Page 4 of Once a Hero

And yet, in all that time, Jake never could get up close and personal with Molyneux until that day in the boat.

Even before he had recovered from his wounds, Jake received the news about his suspension based on entirely frivolous reasons, including turning renegade and arranging a meeting with an informant without proper backups.

Jake supposed that made it all better and hid the fact that Molyneux’s people could stab his neck with a needle under the noses of all the FBI agents in the coffee shop that day.

Someday he’d have enough evidence to get his paycheck back.

Meanwhile, he had to keep working on taking down Molyneux, even if the entire Bureau had given up on her. Jake was thankful that when the FBI door slammed in his face, that God opened another door for him.

Helen said that Earl and Hugo were her most trusted investigators at Hu Knows, Inc. Hugo was still in Brussels and on another case. Earl had gone to Athens, Greece, for a company meeting with Helen Hu, who hadn’t left Europe since her marriage to Reuben Costa.

Since Earl was taking their corporate jet back to Savannah, Helen had suggested that Jake fly home with him. Halfway over the Atlantic, Earl asked to be on the project. The airplane refueled in Atlanta, and off the duo went across the country.

Jake welcomed Earl’s help. After all, he needed all the assistance he could get without involving any of his friends still in the Bureau.
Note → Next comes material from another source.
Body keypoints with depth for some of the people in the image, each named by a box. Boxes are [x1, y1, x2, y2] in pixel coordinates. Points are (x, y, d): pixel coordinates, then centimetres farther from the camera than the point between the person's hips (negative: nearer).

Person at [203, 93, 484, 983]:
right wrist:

Yes, he knew about the FBI mole. However, he didn’t think it was going affect this situation.

Would it?

Chapter Two

Beatrice Glynn blamed jet lag for keeping her awake at three in the morning on the west coast—six in the morning in Charleston, where she would have been just waking up to the first cup of coffee that her brother made for her every morning whenever she went to see him.

Instead here she was, waiting for the Ghost of Christmas Past to appear at the next table in the uncrowded brand new twenty-four-hour café overlooking San Francisco Bay.
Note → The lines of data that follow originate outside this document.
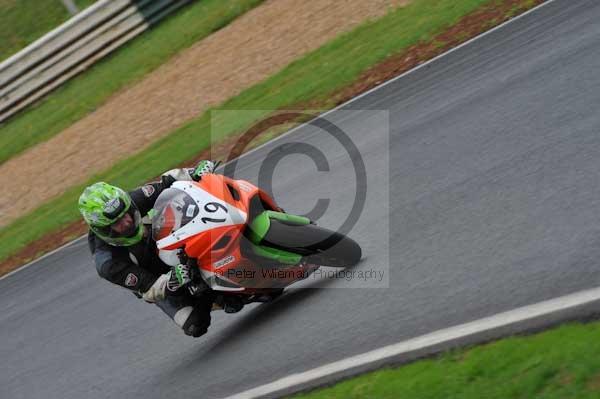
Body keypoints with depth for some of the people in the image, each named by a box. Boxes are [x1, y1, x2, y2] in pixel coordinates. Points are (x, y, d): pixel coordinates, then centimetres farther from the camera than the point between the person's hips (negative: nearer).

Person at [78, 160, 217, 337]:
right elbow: (150, 290, -32)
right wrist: (172, 282, -53)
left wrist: (194, 173, -32)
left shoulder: (132, 201, -26)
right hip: (159, 282, -4)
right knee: (196, 326, -18)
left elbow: (167, 182, -13)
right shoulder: (107, 262, -34)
Beatrice wondered how her brother was doing these couple of days she had been away, flying back and forth between Europe and North America. He had told her never to call whenever she was out and about, hunting for treasures connected to the Amber Room.

Her brother was even more paranoid than she.

Yeah, Benjamin was just as paranoid as Dad when he had been alive. Dad would still be alive had Molyneux not killed him a few years after Dad obtained asylum in the United States and ended up in the witness protection program as a single father of two kids.

Beatrice was eight years old when Dad died without a body to bury.

She found out later that Dad hadn’t been a hero she had thought he was. While nurturing a career as a treasure hunter, in reality Dad was a thief and a partner in crime of Molyneux. Of course, it was all hearsay.

Truth be told, Beatrice hardly remembered the lost years. She was only five years old when she was whisked to the USA and told they would have new names. No longer the Wright family, they would henceforth be the Glynn family. Benjamin was ten, and his story about the event grew more intense and sinister over the years.

I can’t blame him.

Beatrice suspected that if she had been ten years old watching her own father be executed, she could be traumatized the rest of her life too. In spite of their loving foster parents, the emotional trauma would remain.

No wonder Benjamin was a recluse now and hadn’t left the house for as long as Beatrice could remember. He worked from home, had groceries delivered to him, and stayed away from public.

As for Beatrice, she had taken the opposite direction. Whether she favored her father or a mother she never knew was beside the matter. The point was that she realized she couldn’t be hiding away in a mansion, however nice it was, forever.

Someone had to bring the fight back to Molyneux.

Both she and her brother lived with the fact that any day now, Molyneux would come after them to finish the job she started thirty years prior.

And when she came, Beatrice would be waiting for her.

In fact, rather than let Molyneux find her way to the Glynn siblings, Beatrice was determined to set a trap for the queen rat.

And it had everything to do with the Amber Room.

Ever since she graduated with a doctorate degree in history, with concentration in World War II, Beatrice had set her mind on a race to find the remaining panels of the lost Amber Room before Molyneux did. Then she could dangle the artifact in front of the terrorist and somehow deliver him to the authorities.

How exactly would she do that last part?